An example configuration:

agent:
  type: sandbox  # the type of the agent, can be 'default', 'empty', 'sandbox', 'skysbdefault'
  step_limit: 150  # the maximum number of agent steps to run for each instance.
  total_time_limit: 300 # the maximum total time limit (in seconds) for each instance.
  templates:
    ...
    #templates can be defined here, we use default templates. Do not change.
  tools:
    bundles: # The tools to be included in the agent. `skysbdefault`, `empty`, `sandbox` must use tools/... The `default` agent must use tool/...

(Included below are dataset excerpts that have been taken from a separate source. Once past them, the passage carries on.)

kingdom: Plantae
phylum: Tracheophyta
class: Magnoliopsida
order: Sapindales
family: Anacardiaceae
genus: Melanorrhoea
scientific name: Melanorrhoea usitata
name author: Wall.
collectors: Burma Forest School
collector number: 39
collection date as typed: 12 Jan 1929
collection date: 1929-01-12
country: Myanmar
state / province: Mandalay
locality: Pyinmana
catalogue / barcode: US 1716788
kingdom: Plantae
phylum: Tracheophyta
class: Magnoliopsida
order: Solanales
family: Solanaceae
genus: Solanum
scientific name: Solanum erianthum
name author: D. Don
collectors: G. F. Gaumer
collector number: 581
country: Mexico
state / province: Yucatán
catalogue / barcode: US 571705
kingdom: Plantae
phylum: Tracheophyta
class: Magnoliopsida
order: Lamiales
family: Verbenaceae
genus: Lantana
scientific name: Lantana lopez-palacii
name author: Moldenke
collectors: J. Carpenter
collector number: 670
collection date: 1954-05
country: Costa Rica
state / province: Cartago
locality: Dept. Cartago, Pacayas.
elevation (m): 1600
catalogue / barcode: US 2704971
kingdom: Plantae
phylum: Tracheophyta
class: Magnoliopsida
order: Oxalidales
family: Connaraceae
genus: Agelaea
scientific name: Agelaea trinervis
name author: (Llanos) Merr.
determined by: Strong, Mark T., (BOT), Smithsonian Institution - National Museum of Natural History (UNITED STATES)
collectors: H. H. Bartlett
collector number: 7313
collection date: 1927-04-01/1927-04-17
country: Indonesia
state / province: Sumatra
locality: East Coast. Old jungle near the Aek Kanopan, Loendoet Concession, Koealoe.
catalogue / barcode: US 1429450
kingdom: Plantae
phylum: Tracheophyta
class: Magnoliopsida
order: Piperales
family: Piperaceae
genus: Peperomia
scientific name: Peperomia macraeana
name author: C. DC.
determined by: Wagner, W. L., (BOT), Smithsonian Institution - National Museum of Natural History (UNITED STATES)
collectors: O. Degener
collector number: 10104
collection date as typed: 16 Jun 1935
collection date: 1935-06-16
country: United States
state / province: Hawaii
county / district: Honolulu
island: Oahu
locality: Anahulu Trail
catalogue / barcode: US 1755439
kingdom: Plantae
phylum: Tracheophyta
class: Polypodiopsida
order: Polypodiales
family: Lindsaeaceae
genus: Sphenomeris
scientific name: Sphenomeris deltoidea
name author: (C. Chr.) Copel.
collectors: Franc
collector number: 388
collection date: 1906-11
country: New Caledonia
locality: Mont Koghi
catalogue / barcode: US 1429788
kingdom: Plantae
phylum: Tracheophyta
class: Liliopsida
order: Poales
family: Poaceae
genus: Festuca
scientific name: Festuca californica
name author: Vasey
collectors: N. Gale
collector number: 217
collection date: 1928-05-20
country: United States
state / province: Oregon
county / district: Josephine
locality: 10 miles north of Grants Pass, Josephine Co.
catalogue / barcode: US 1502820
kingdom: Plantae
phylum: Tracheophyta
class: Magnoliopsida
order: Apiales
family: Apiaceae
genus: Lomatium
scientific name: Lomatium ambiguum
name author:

      - path: tools/registry  
      - path: tools/edit_anthropic
      - path: tools/submit
    env_variables:
      USE_FILEMAP: 'true'  # Do not change
    enable_bash_tool: true  # Do not change
    parse_function:
      type: xml_function_calling  # Do not change if you serve custom models yourself.
    str_replace_editor: # Do not change
      arguments:
      - name: view_range
        argument_format: "--view_range {{value}}"
    execution_timeout: 300  # The timeout for each tool execution in seconds.
  history_processors:
    - type: last_n_observations
      n: 5
  model:
    api_key: ssgsd  # The API key for the model. Not necessary if you serve custom models yourself.
    api_base: http:// # The API url for the model.
    name: custom_openai/custom  # The name of the model to use. Depends on your model serving setup.
    per_instance_cost_limit: 0
    per_instance_call_limit: 0
    temperature: 0.8  # The temperature for the model.
    max_input_tokens: 16383  # The maximum input tokens for the model.
    timeout: 100  # The timeout for each model call in seconds.

For more details on the sweagent configuration, please refer to the SWE-AgentAPI Reference.